Per quali preparazioni si può usare la tecnica della carbonatazione? Il limite, come sempre, è solamente la fantasia del bartender, ma in ogni caso Comini qualche consiglio ce l’ha.

«Il primo sparkling cocktail che ho preparato, e che anche oggi continua ad essere un classico nella mia drink list, risale ad almeno vent’anni fa: è il Pink Gin Carbonico. Si basa sulla ricetta classica del Pink Gin, a base di gin, angostura, scorza di limone, che viene preparato in autoclave a 8 atmosfere e poi lasciato in freezer a -18°C».

Il trattamento termico fa sì che le molecole di gas rimangano intrappolate in quelle del drink, dando al palato una sensazione di piacevole pizzicore.

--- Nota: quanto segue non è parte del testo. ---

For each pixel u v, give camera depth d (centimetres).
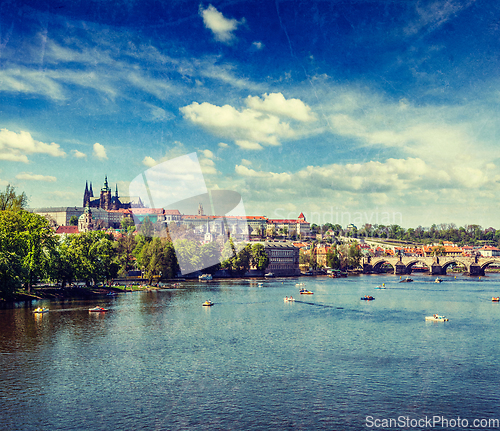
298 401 6400
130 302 16325
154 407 6156
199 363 8188
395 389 6900
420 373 7656
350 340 10144
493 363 8294
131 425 5612
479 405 6312
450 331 11250
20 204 17475
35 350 9006
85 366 7962
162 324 11938
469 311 14862
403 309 15288
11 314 13088
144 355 8712
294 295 19500
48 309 14012
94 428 5519
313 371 7744
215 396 6575
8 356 8550
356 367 7994
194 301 16938
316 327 11694
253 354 8844
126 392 6719
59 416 5856
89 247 19350
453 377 7469
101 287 19950
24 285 17088
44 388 6856
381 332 11088
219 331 11075
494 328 11700
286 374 7581
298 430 5519
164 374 7544
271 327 11669
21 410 6047
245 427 5588
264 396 6575
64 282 18262
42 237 16475
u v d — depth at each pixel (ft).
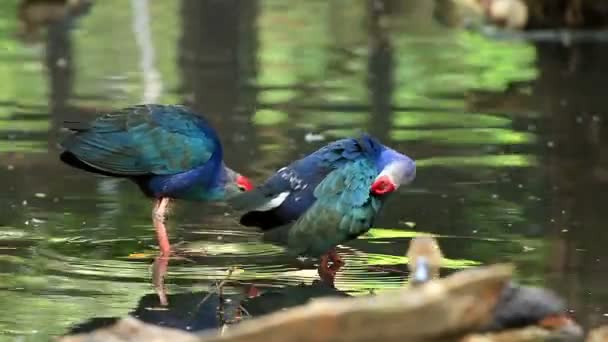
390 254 35.32
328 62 69.05
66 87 59.82
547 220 38.70
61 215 38.81
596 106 57.21
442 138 50.39
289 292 31.91
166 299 31.14
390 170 33.83
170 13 87.10
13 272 33.24
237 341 20.13
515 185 43.09
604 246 35.78
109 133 36.11
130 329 23.81
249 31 79.97
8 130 50.06
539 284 32.24
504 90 61.11
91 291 31.71
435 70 66.74
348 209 33.47
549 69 67.21
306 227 33.47
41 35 76.18
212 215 39.34
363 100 58.13
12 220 38.14
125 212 39.32
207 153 36.32
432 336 20.59
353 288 32.27
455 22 84.23
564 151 48.42
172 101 57.00
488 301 21.25
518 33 79.30
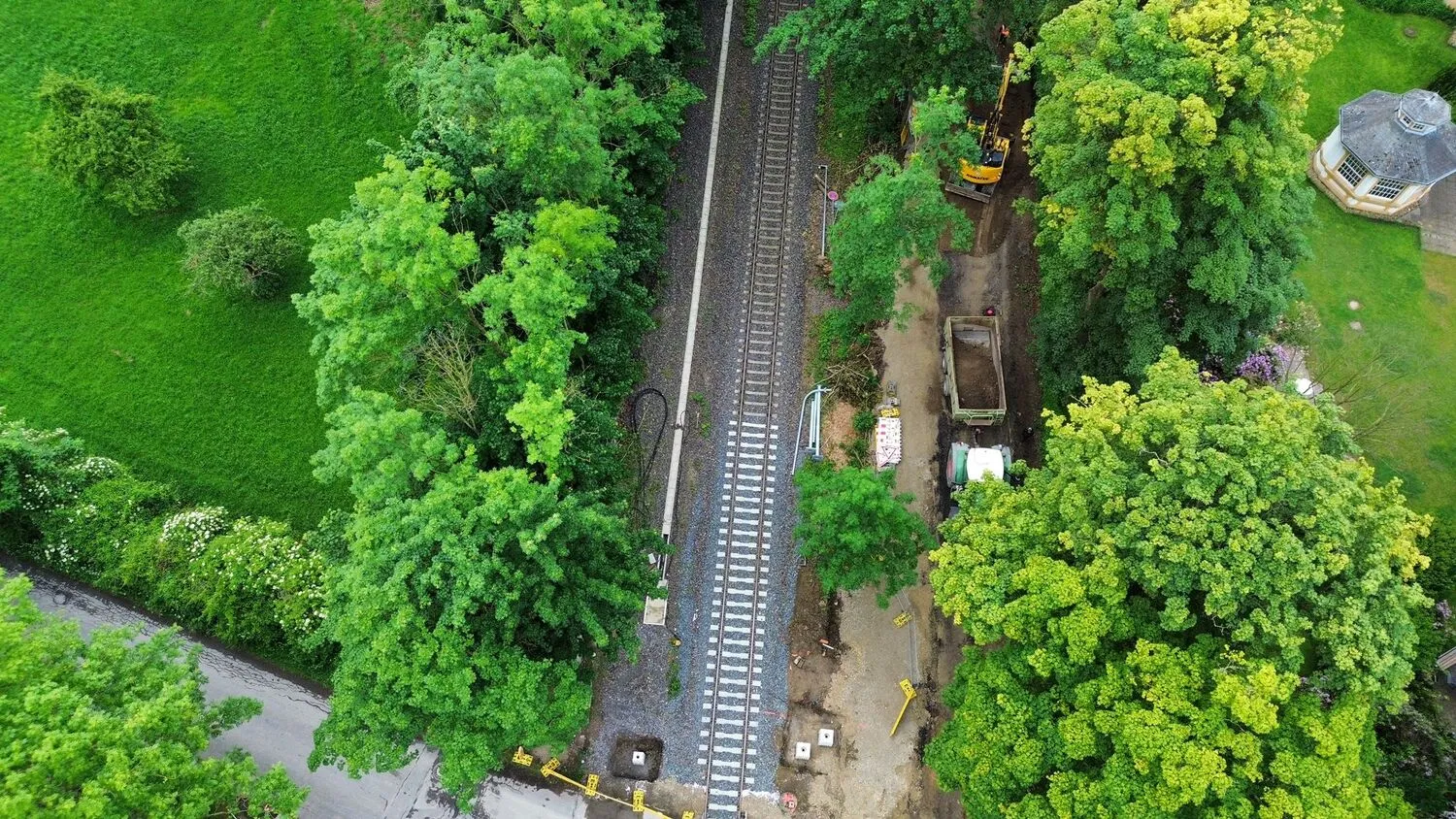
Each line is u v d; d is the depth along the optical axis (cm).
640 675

Se però il drink si riscalda i legami tra le molecole si allentano e l’anidride carbonica tende a liberarsi, facendo perdere l’effetto frizzante.

Serve il bicchiere giusto

«Proprio per questo motivo - aggiunge il patron del Nottingham Forest di Milano - serviamo questo cocktail in un bicchiere a doppia parete, che ci garantisce un effetto d‘isolamento termico che mantiene costante la temperatura per tutto il tempo necessario alla consumazione». Per quanto riguarda invece i drink classici, quello che si presta meglio alla carbonatazione è il classico Negroni. «È molto richiesto dal nostro pubblico - conclude Dario Comini - e si trasforma letteralmente dopo il trattamento con l’anidride carbonica, assumendo una consistenza, un aroma e dei profumi assolutamente differenti dall’originale e in ogni caso particolarmente gradevoli».